__Extracto de página__.
------------------------------------------------
DE LA HOMILÍA
DEL SANTO PADRE
JUAN PABLO II
EN LA BEATIFICACIÓN DE
CINCO SIERVOS DE DIOS
(Entre ellos Pío IX)
Domingo 3 de septiembre de 2000
Domingo 3 de septiembre de 2000
1. En el marco del Año jubilar, con íntima alegría he declarado beatos a dos Pontífices, Pío IX y Juan XXIII, y otros tres servidores del Evangelio en el ministerio y en la vida consagrada: el arzobispo de Génova Tomás Reggio, el sacerdote diocesano Guillermo José Chaminade y el monje benedictino Columba Marmion.
------------------------------------------------
__Líneas mostradas__.
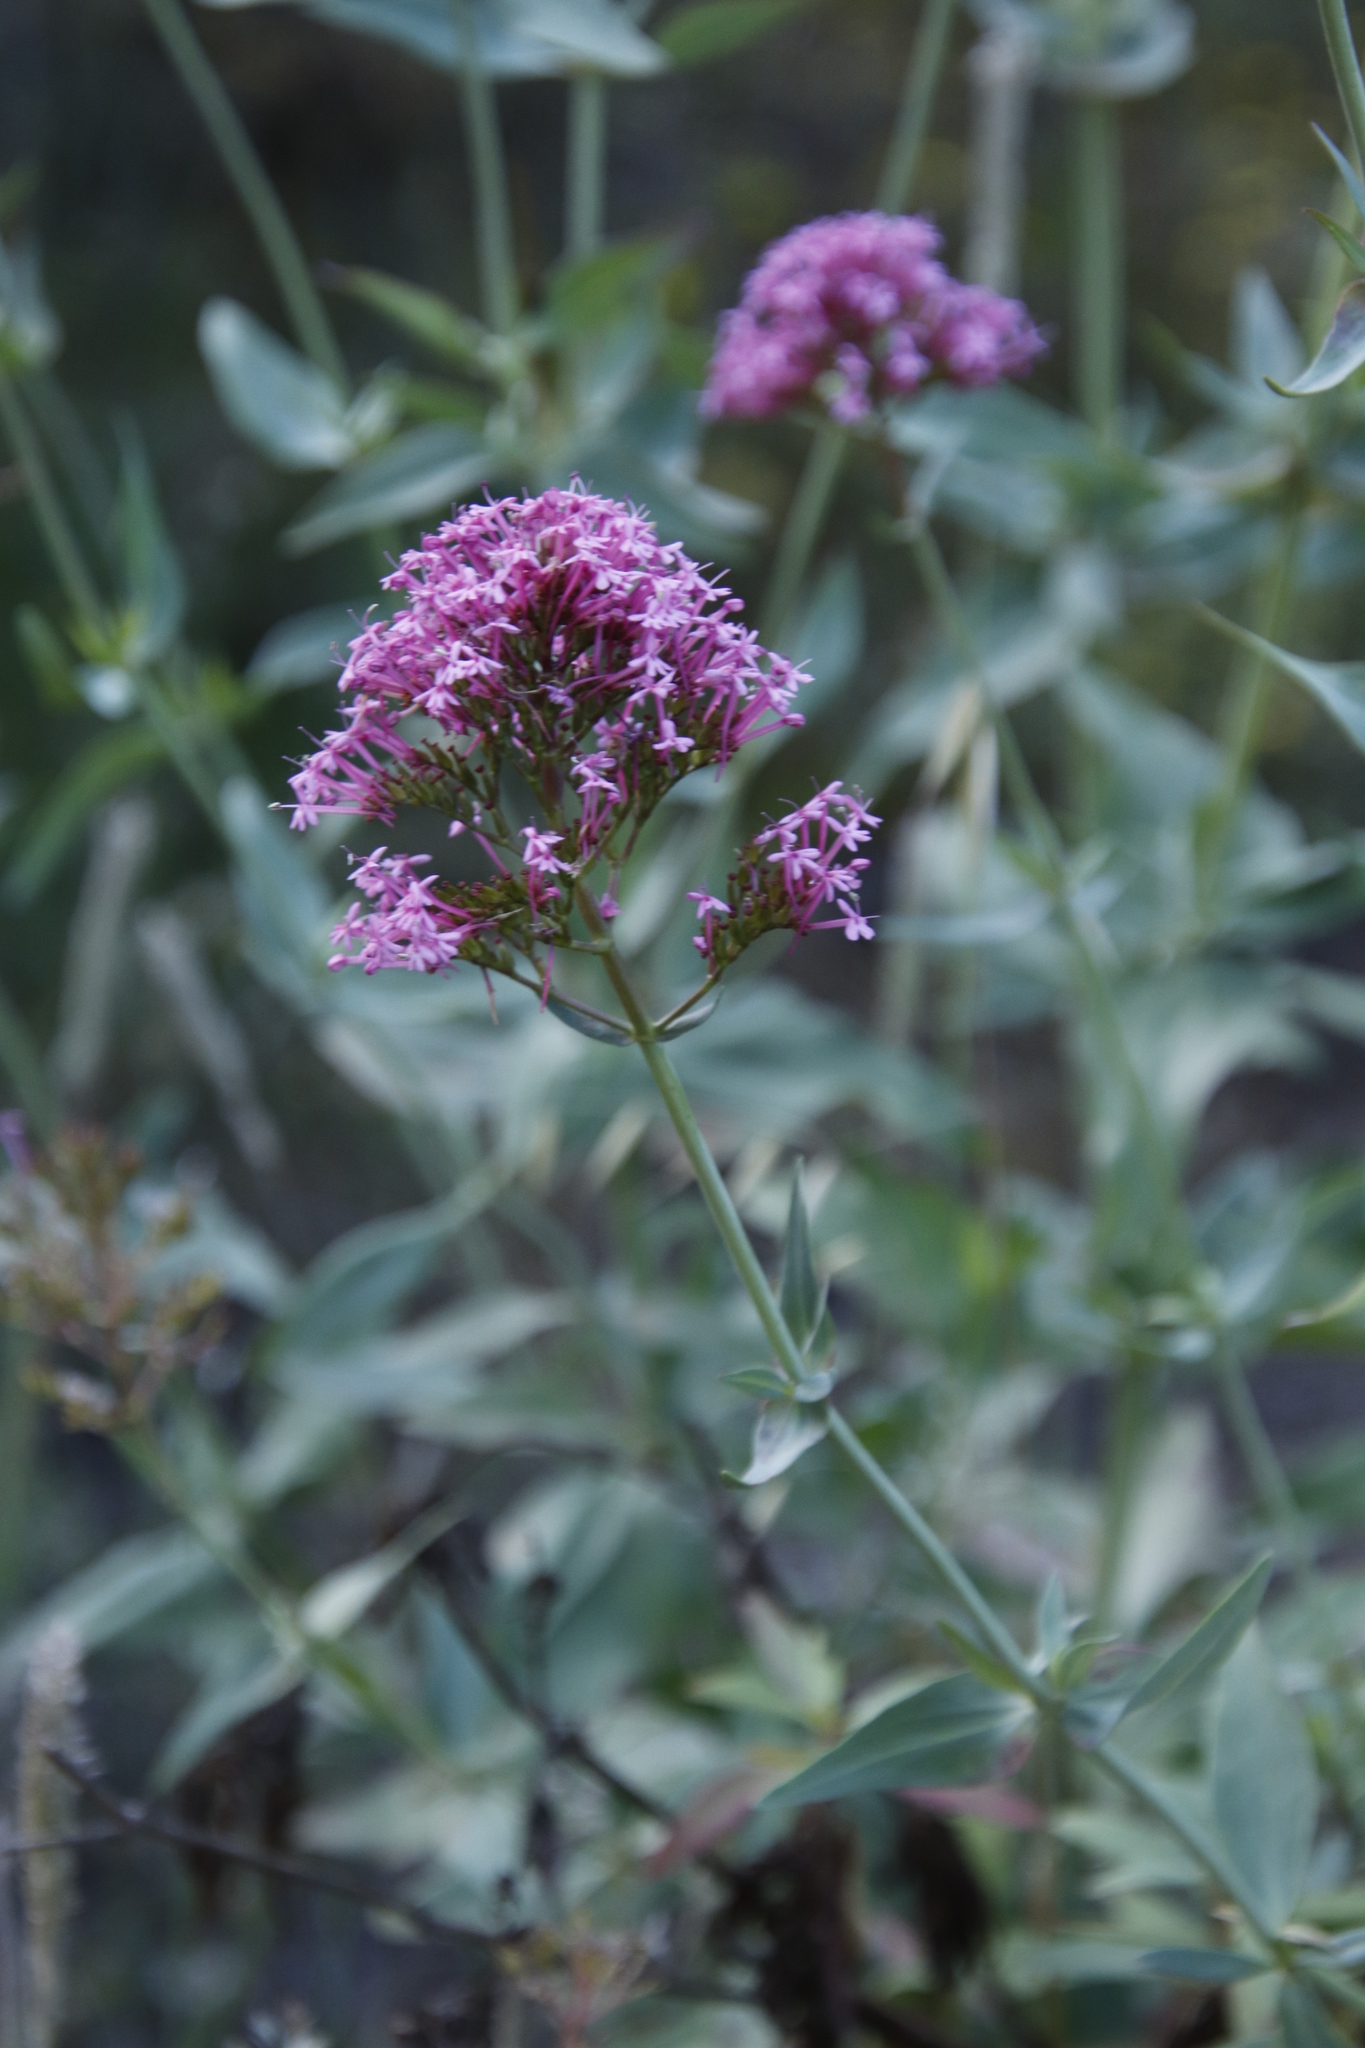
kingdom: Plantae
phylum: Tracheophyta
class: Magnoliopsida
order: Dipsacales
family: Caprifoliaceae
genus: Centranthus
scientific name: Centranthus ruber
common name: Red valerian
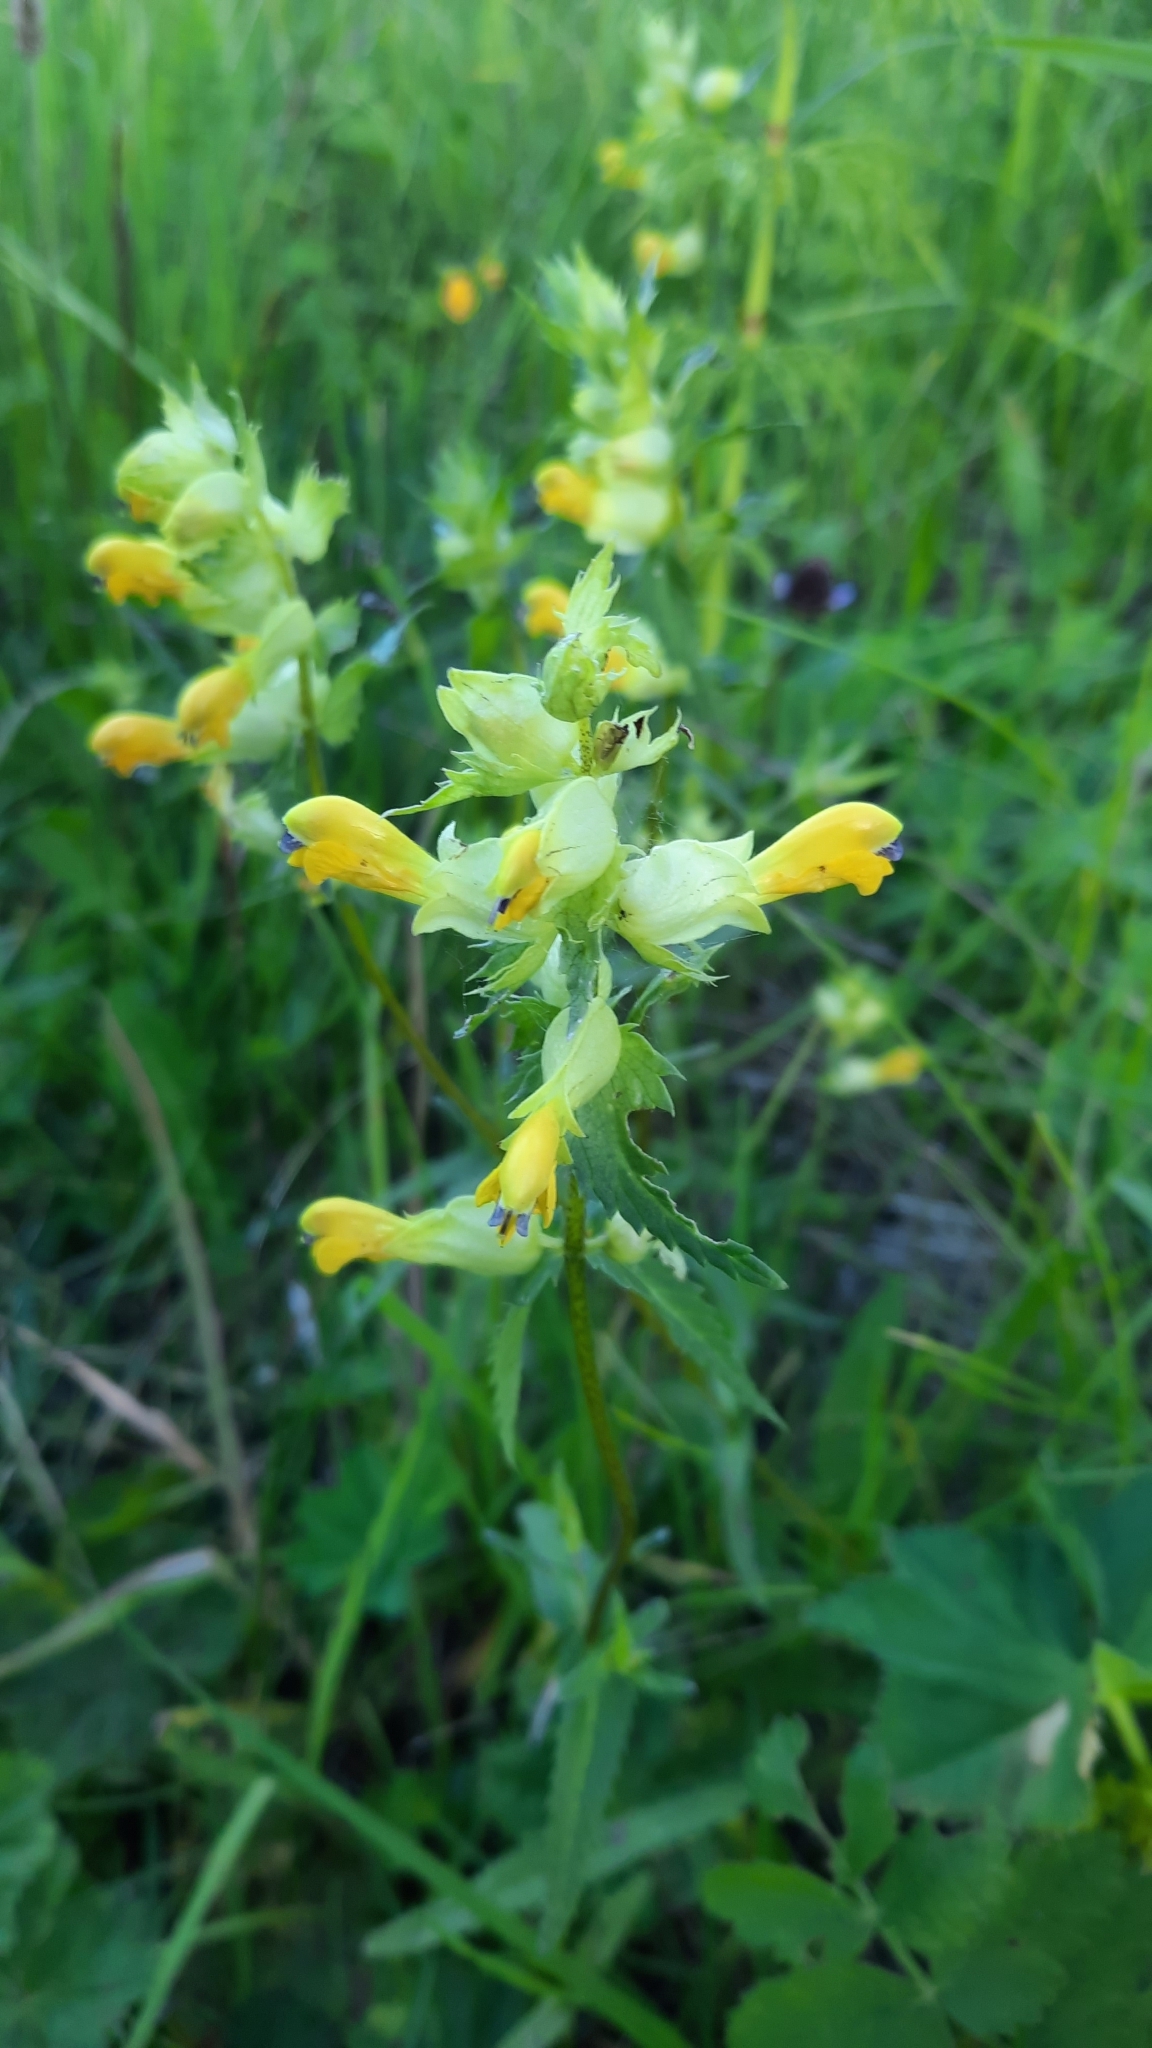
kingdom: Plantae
------------------------------------------------
__Tarea breve A__. Traduce al inglés esta oración del fragmento de la homilía: "En el marco del Año jubilar, con íntima alegría he declarado beatos a dos Pontífices, Pío IX y Juan XXIII, y otros tres servidores del Evangelio en el ministerio y en la vida consagrada: el arzobispo de Génova Tomás Reggio, el sacerdote diocesano Guillermo José Chaminade y el monje benedictino Columba Marmion."
__Tarea breve B__. Cita tal cual el fragmento de la homilía, empezando en "DE LA HOMILÍA" y terminando en "benedictino Columba Marmion.".

__Respuesta final A__. As part of the Jubilee Year, with deep joy I have declared two Pontiffs blessed, Pius IX and John XXIII, along with three other servants of the Gospel in ministry and in consecrated life: the Archbishop of Genoa Tomás Reggio, the diocesan priest Guillermo José Chaminade and the Benedictine monk Columba Marmion.

__Respuesta final B__.
DE LA HOMILÍA
DEL SANTO PADRE
JUAN PABLO II
EN LA BEATIFICACIÓN DE
CINCO SIERVOS DE DIOS
(Entre ellos Pío IX)
Domingo 3 de septiembre de 2000
Domingo 3 de septiembre de 2000
1. En el marco del Año jubilar, con íntima alegría he declarado beatos a dos Pontífices, Pío IX y Juan XXIII, y otros tres servidores del Evangelio en el ministerio y en la vida consagrada: el arzobispo de Génova Tomás Reggio, el sacerdote diocesano Guillermo José Chaminade y el monje benedictino Columba Marmion.